**Required work:**
a: In the text about spotting hornworm damage on a tomato plant, what was found on some of the lower leaves?
b: Carry on the text about hornworm damage on a tomato plant from its last sentence.

**Extract to read:**
So what difference does that make? Confused Quite a bit actually. I remember the shape of the leaves, stems and trunk from the time i put it in the ground....So? He was still not convinced....and i am sure neither are a lot of other folks, Whistling That being said....how? When i watered that plant this morning, all of its' branches were full and up upright and healthy looking creating a certain symmetry..... now this evening, that is gone. So why does that tell me there is a hornworm eating my plant? It doesn't Confused what it does tell me is that something has damaged my tomato plant since morning and from there it is a matter of deductive reasoning and observation .

1) It has been damaged, 2) it is a tomato plant 3) we have seen hornworm damage before, and have them in our area , 4) the tender small new growth is gone, and finally 5) There is Hornworm frass on some of the lower leaves of the plant.

**Entries supplied:**
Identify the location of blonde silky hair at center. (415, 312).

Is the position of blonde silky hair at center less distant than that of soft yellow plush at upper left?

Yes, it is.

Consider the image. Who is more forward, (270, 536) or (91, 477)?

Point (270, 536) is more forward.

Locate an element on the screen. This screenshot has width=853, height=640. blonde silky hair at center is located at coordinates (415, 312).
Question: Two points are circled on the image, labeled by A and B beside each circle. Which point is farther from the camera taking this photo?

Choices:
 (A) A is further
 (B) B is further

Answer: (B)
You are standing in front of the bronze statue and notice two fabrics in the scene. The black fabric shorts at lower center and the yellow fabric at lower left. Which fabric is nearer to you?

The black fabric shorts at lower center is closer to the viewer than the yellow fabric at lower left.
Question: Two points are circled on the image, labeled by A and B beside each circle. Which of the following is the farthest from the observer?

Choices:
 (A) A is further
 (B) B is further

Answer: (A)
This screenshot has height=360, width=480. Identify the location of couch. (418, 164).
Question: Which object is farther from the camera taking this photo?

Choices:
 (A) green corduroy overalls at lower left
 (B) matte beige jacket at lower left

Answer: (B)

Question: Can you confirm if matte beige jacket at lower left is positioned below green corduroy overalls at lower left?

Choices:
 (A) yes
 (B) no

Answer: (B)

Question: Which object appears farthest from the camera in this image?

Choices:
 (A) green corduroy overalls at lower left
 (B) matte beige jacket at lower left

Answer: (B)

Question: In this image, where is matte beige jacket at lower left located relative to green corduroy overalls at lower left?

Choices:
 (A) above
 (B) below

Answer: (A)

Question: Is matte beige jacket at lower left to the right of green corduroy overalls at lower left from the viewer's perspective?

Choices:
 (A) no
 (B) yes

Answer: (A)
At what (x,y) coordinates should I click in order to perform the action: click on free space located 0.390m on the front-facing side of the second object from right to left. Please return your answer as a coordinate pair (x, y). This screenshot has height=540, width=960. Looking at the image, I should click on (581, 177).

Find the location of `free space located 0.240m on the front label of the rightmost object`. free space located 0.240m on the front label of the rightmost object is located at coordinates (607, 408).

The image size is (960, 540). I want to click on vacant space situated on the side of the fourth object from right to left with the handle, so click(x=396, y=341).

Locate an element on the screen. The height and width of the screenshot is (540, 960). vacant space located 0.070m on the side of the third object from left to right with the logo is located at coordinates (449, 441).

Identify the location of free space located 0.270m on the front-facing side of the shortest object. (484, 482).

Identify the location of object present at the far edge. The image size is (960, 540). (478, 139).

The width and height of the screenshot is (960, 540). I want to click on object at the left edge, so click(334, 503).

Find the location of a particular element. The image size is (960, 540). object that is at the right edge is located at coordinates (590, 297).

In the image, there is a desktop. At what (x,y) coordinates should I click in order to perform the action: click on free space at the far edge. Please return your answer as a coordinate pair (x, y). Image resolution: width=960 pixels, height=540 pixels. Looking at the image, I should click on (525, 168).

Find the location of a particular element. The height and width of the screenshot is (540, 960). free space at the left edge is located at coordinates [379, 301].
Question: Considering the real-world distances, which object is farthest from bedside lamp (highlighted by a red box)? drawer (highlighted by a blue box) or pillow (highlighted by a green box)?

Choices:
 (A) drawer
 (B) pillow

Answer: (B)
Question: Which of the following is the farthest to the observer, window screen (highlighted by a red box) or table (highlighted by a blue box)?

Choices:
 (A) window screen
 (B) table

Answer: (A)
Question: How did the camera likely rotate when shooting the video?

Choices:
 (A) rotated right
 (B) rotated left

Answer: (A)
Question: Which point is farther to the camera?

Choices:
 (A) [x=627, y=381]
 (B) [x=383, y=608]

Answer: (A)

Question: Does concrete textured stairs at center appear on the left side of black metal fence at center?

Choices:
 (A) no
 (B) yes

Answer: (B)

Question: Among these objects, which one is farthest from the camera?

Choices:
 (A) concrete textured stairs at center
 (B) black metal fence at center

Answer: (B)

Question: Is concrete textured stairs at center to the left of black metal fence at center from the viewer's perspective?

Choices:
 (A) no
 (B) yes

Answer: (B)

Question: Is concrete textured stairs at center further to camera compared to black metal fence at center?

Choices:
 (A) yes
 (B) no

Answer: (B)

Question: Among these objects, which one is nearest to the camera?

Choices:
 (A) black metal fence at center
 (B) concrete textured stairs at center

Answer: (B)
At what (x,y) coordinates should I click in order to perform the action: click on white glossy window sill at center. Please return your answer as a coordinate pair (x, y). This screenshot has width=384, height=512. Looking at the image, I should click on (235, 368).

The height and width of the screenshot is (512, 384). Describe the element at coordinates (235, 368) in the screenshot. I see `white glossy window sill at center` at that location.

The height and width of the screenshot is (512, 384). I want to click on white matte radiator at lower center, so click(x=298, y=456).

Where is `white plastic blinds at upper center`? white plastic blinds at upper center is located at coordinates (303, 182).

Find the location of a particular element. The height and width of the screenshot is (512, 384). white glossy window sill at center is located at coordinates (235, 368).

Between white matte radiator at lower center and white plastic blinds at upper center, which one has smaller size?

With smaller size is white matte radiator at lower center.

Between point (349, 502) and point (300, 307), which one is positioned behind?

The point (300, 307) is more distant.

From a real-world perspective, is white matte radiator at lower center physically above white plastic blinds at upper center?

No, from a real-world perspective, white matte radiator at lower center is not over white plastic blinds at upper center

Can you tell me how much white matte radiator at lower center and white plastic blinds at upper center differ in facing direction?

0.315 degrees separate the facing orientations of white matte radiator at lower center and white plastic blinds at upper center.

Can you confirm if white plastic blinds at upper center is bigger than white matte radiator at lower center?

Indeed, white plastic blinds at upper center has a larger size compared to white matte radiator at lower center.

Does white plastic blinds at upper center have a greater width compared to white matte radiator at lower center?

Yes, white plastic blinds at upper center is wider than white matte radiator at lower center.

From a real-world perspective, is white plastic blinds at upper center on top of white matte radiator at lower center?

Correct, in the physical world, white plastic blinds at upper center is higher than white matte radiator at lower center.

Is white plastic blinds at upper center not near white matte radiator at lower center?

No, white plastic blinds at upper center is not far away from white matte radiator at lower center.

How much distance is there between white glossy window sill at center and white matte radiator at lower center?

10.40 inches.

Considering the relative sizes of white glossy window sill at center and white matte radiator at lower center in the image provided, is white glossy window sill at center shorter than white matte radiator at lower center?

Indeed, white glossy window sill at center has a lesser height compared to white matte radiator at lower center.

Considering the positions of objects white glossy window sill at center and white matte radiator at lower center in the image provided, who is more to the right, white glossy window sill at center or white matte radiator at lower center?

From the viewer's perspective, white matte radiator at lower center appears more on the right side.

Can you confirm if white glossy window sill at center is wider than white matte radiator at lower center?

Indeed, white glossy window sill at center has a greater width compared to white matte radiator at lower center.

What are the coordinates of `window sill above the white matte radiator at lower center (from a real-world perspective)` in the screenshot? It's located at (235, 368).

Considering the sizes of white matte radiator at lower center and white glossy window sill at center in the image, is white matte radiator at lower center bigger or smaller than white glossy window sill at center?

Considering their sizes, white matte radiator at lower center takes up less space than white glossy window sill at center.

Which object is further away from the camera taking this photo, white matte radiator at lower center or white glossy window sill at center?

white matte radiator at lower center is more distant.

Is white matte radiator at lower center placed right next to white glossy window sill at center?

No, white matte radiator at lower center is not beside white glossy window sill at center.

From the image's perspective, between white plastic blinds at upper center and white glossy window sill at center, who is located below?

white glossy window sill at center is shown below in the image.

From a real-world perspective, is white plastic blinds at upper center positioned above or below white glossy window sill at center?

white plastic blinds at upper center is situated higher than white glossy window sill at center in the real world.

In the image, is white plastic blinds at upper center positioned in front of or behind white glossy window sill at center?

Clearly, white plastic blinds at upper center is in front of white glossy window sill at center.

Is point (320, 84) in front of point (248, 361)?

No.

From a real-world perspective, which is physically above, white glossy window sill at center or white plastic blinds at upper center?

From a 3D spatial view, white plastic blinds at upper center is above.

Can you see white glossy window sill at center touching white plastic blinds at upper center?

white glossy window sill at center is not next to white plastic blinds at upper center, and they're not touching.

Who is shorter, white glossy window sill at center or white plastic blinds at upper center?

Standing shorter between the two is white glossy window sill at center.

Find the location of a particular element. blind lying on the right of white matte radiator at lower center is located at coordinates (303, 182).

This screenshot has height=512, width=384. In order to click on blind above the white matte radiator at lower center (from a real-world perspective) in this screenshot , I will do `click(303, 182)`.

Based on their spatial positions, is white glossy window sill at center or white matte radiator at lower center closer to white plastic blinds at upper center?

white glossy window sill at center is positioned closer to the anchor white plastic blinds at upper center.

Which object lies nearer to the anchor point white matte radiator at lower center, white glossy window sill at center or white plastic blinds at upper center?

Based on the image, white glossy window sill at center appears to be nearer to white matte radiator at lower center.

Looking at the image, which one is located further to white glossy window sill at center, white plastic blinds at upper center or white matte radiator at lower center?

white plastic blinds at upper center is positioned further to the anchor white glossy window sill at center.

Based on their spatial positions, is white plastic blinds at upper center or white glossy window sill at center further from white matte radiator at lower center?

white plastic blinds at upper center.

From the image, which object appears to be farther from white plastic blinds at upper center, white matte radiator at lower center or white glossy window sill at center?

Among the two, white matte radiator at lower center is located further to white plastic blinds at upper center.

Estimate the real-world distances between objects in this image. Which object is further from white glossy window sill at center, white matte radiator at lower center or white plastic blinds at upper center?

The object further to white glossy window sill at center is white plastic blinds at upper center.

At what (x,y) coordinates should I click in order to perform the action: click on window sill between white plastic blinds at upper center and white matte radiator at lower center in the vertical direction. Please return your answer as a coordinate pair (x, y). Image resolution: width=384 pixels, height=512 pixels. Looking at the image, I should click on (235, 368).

**Responses by item number:**
a: Hornworm frass.

b:
Plant Morphology is basically knowing what a healthy Tomato plant looks like, and recognizing when it doesn't. ( This is a gross oversimplification of the science i am sure) But, think in terms of human morpholgy....we all know what humans look like given the norm for human body structure.....You do notice when a person you meet is missing an arm or leg....not an intentional recognition of what is missing, perhaps, but you see the difference, because your brain knows and carries an imprint. Nature is full of symmetry and for most living things that is bilateral or radial symmetry. We notice when the symmetry is missing.